7. Best Friends by Kamila Shamsie:
This story tracks a lifelong friendship between two women from Karachi who grow up to lead very different lives in London. It explores the heavier side of "bestie" culture—where the weight of shared history and childhood expectations becomes a cage that prevents either woman from actually growing into who they want to be.

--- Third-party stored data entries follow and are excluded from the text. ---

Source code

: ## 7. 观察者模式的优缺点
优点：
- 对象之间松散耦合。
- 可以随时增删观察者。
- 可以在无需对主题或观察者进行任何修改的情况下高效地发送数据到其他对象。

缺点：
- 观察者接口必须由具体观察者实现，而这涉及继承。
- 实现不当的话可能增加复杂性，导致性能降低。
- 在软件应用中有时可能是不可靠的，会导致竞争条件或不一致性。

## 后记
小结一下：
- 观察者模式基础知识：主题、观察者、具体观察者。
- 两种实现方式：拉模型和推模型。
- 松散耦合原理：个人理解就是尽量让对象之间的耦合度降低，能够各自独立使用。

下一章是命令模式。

8. Expectation by Anna Hope:
Three women in London find their lives stalling in their thirties, and their friendship becomes a hall of mirrors reflecting back their failures. They are held hostage by the version of themselves they promised each other they would become, leading to a quiet, simmering resentment that threatens to suffocate them all.
9. Bunny by Mona Awad:
A lonely scholarship student is drawn into an elite clique of girls in her MFA program who call each other "Bunny." What starts as a high-concept satire of "mean girls" quickly descends into a surreal, bloody ritual where the price of belonging is your actual grip on reality.
10. Eileen by Ottessa Moshfegh:
Eileen is a woman trapped in a miserable life until she meets Rebecca, a glamorous new coworker who seems to offer a way out. Their friendship is a dark, manipulative game that leads Eileen into a crime she never saw coming, proving that some "saviors" are just recruiters for chaos.